"Saran saya tetap harus ditempuh dialog, jangan ada pertumpahan darah karena justru tidak menyelesaikan persoalan. TNI harus menyediakan psikolog dalam perundingan itu," ujar anggota Komisi I DPR Ramadhan Pohan kepada detikcom, Selasa (19/1/2010).
Fungsi psikolog itu, menurut Ramadhan, sebagai penghubung Herman yang dalam posisi tertekan dengan TNI. Psikolog diharapkan dapat menenangkan kejiwaaan Herman, purnawirawan berusia 80 tahun.
"Di mana-mana di seluruh dunia, psikolog selalu dilibatkan dalam perundingan, komunikasi tidak boleh putus supaya pihak Herman juga tidak macam-macam. Di situ Herman bisa merasa safe, aman, nyaman, sehingga secara teknis bisa diselesaikan lebih lanjut," papar politisi PD ini.
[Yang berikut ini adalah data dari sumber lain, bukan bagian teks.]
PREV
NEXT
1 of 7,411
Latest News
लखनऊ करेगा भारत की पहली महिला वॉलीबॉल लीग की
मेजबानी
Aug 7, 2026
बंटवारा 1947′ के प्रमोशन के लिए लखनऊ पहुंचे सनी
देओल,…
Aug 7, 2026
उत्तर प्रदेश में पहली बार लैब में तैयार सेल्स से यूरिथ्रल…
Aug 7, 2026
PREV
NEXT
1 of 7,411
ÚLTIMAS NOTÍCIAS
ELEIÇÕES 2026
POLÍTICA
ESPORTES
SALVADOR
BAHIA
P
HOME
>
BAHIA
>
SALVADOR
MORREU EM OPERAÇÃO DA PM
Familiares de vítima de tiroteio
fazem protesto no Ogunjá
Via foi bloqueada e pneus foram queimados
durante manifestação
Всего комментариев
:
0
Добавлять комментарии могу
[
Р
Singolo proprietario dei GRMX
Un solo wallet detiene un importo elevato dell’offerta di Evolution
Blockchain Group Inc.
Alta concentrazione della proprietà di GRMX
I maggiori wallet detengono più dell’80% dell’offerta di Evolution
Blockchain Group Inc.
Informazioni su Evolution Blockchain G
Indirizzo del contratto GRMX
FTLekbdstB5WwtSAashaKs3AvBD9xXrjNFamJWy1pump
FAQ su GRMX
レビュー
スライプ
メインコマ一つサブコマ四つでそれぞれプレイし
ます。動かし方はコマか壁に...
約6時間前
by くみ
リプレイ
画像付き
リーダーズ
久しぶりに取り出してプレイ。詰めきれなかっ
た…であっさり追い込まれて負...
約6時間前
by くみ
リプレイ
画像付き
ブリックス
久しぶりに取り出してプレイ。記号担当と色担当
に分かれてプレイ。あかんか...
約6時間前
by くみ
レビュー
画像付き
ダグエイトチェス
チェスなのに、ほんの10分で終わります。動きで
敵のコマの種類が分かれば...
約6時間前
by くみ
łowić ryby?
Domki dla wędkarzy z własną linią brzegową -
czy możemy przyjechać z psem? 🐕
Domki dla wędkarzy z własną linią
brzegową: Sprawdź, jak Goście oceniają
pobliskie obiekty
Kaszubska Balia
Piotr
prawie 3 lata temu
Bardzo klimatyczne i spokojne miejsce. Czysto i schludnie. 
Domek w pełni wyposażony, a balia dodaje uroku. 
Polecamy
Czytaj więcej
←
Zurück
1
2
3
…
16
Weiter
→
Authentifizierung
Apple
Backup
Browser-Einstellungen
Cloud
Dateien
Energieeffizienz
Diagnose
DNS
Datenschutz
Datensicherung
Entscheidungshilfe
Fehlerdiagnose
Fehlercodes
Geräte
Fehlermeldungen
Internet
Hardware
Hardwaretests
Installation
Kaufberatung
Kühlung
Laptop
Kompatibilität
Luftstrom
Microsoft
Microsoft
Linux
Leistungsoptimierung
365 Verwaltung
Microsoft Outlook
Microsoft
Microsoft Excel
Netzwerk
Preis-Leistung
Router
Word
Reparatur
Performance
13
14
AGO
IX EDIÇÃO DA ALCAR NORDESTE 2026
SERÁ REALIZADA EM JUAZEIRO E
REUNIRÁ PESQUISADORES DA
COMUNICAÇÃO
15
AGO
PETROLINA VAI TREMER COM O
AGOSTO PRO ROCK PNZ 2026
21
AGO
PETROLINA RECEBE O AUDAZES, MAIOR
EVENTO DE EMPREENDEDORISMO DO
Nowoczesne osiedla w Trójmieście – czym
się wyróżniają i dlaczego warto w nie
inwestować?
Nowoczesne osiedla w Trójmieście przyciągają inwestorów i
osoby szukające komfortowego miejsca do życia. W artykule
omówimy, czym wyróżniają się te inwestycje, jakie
Menurut Ramadhan, bagaimanapun juga Herman pernah memegang posisi penting di TNI dan harus dihargai. Herman juga mantan atlet nasional di beberapa cabang olah raga yang patut ditunggu sportivitasnya.
"Dia purnawirawan yang harus ktia hormati. Diajuga orang terkenal di dunia olah raga, kita asumsikan dia punya sportivitas.Β Diselesaikan saja dengan baik-baik, bagaimanapun jauh lebih baik ketimbang dengan bumi hangus," harap Ramadhan.
Brigjen Purn Herman Sarens Sudiro diduga melakukan korupsi saat menjadi Komandan Korps Mabes ABRI pada tahun 1970an. Ia ditengarai melakukan penyalahgunaan wewenang untuk mengusai aset tanah milik ABRI.